• [Fragmento del texto]:
02/04/2025
The story of my life - Hans Christian Andersen
CAPÍTULO I - Fragmento 1
Mi vida es una historia encantadora, feliz y llena de incidentes. Si, cuando era niño y partía al mundo pobre y sin amigos, un hada bondadosa me hubiera encontrado y me hubiera dicho: «Elige ahora tu propio camino en la vida y el objetivo por el que lucharás, y luego, según el desarrollo de tu mente y como la razón lo requiera, te guiaré y defenderé hasta su logro», mi destino no podría, ni siquiera entonces, haber sido dirigido con mayor felicidad y prudencia.
La historia de mi vida le dirá al mundo lo que me dice a mí: Hay un Dios amoroso que dirige todas las cosas para bien.
En el año 1805 vivía en Odense, en una pequeña y modesta habitación, un joven matrimonio, muy unido. Él era zapatero, de apenas veintidos años, un hombre de mente prodigiosa y verdaderamente poética. Su esposa, unos años mayor que él, desconocía la vida y el mundo, pero poseía un corazón lleno de amor. El joven había fabricado él mismo su banco de zapatero y la cama con la que comenzó sus labores domésticas; esta cama la había hecho con el armazón de madera que había soportado poco tiempo el ataúd del difunto conde Trampe, durante su velatorio, y los restos de la tela negra sobre la madera aún conservaban el recuerdo.

• [Registros de datos]:
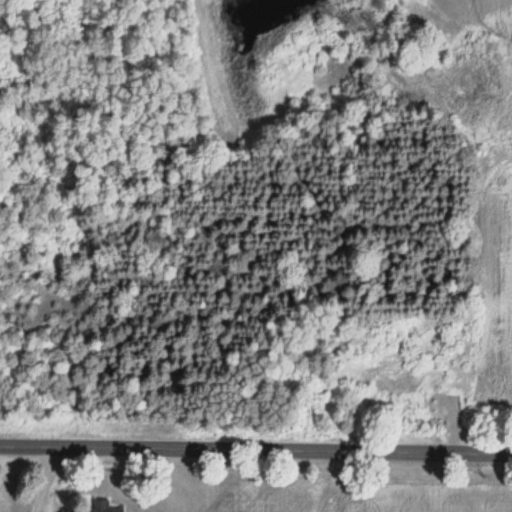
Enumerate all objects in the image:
road: (256, 444)
building: (101, 506)
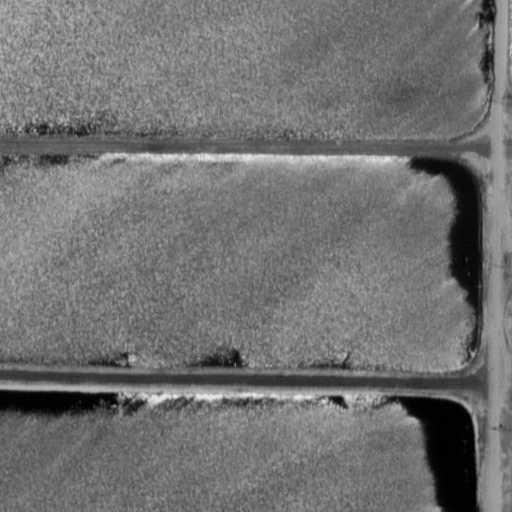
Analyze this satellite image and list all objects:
road: (488, 256)
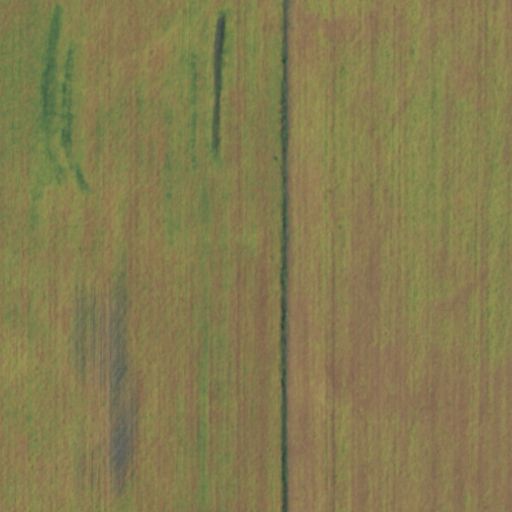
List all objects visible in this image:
crop: (399, 256)
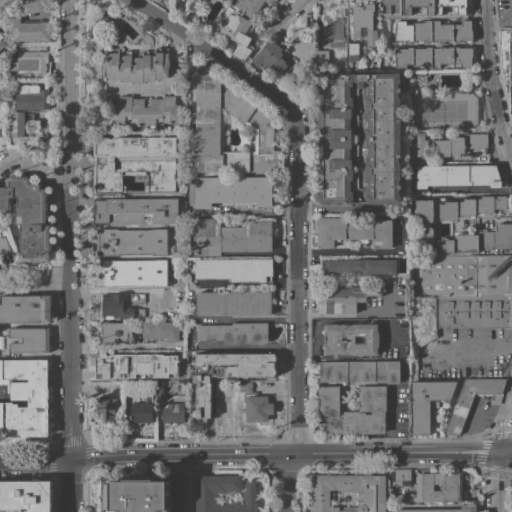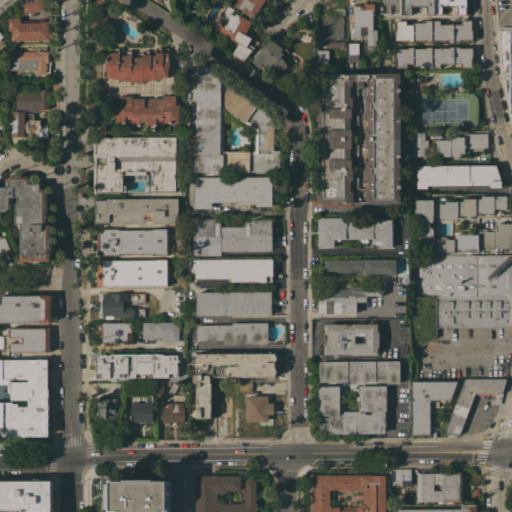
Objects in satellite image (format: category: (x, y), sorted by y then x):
building: (157, 0)
building: (159, 0)
road: (2, 1)
building: (434, 5)
building: (32, 6)
building: (248, 6)
building: (248, 6)
building: (31, 7)
road: (288, 11)
building: (362, 22)
building: (364, 24)
building: (28, 29)
building: (28, 29)
building: (432, 30)
building: (235, 31)
building: (432, 31)
building: (237, 34)
building: (1, 41)
building: (1, 42)
building: (351, 51)
building: (351, 51)
building: (270, 55)
building: (432, 56)
building: (432, 56)
building: (270, 57)
building: (322, 59)
building: (27, 60)
building: (30, 61)
building: (506, 62)
building: (136, 65)
building: (138, 65)
road: (172, 72)
building: (508, 86)
building: (33, 99)
building: (28, 100)
building: (147, 110)
building: (148, 110)
park: (442, 110)
building: (1, 124)
building: (24, 124)
building: (23, 127)
building: (231, 128)
building: (227, 130)
building: (360, 137)
building: (358, 138)
building: (457, 144)
building: (460, 144)
building: (417, 147)
building: (135, 162)
building: (134, 163)
road: (36, 164)
building: (456, 175)
building: (457, 175)
building: (232, 190)
building: (233, 190)
building: (468, 206)
building: (471, 206)
road: (328, 209)
building: (136, 210)
building: (136, 210)
road: (296, 214)
building: (29, 216)
building: (28, 217)
road: (505, 226)
road: (69, 229)
building: (354, 230)
building: (353, 231)
building: (457, 235)
building: (229, 236)
building: (231, 236)
building: (479, 240)
building: (132, 241)
building: (131, 242)
building: (3, 243)
road: (357, 250)
building: (360, 265)
building: (361, 265)
building: (232, 268)
building: (236, 269)
building: (131, 272)
road: (2, 273)
building: (131, 273)
building: (463, 275)
road: (54, 280)
building: (460, 280)
road: (243, 284)
building: (342, 298)
building: (346, 298)
building: (232, 303)
building: (234, 303)
building: (112, 305)
building: (123, 305)
building: (25, 308)
building: (474, 310)
road: (349, 314)
building: (4, 329)
building: (159, 330)
building: (161, 330)
building: (115, 331)
building: (115, 331)
building: (230, 332)
building: (234, 332)
building: (349, 338)
building: (26, 339)
building: (351, 339)
building: (29, 340)
road: (84, 347)
building: (135, 365)
building: (359, 371)
building: (225, 373)
building: (227, 373)
building: (245, 385)
building: (161, 387)
building: (172, 387)
building: (23, 396)
building: (354, 396)
building: (24, 397)
building: (470, 399)
building: (472, 399)
building: (425, 402)
building: (426, 403)
building: (434, 404)
building: (257, 406)
building: (105, 409)
building: (254, 409)
building: (107, 410)
building: (174, 410)
building: (352, 411)
building: (140, 412)
building: (142, 412)
building: (171, 412)
road: (391, 420)
road: (286, 452)
traffic signals: (502, 452)
road: (507, 452)
traffic signals: (72, 459)
road: (36, 462)
building: (399, 477)
building: (399, 477)
road: (497, 481)
road: (175, 483)
road: (72, 485)
building: (436, 486)
building: (438, 487)
building: (347, 492)
building: (222, 493)
building: (224, 493)
building: (348, 493)
building: (25, 495)
building: (132, 495)
building: (139, 495)
building: (26, 496)
building: (442, 509)
building: (443, 509)
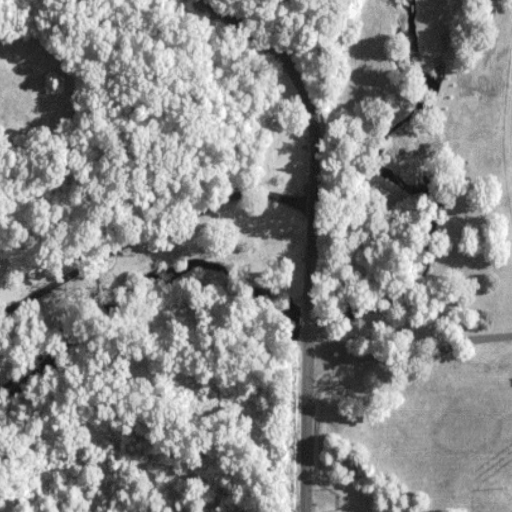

• [Encargo 1]: Resume en forma de lista el párrafo del fragmento que empieza con "En el año 1805 vivía en Odense", sin dejar fuera sus datos principales.
• [Encargo 2]: Traduce al inglés esta oración del fragmento: "La historia de mi vida le dirá al mundo lo que me dice a mí: Hay un Dios amoroso que dirige todas las cosas para bien."
Los registros no tienen nada que ver con el fragmento.

• [Resultado 1]:
- En 1805, un joven matrimonio muy unido vivía en Odense, en una habitación pequeña y modesta.
- Él era zapatero, tenía apenas veintidós años y una mente prodigiosa y poética.
- Ella era unos años mayor, no conocía la vida ni el mundo, pero tenía un corazón lleno de amor.
- Él mismo fabricó su banco de zapatero y la cama.
- La cama estaba hecha con el armazón de madera que sostuvo el ataúd del difunto conde Trampe durante su velatorio, y en la madera todavía quedaban restos de la tela negra.

• [Resultado 2]: The story of my life will tell the world what it tells me: There is a loving God who directs all things for the best.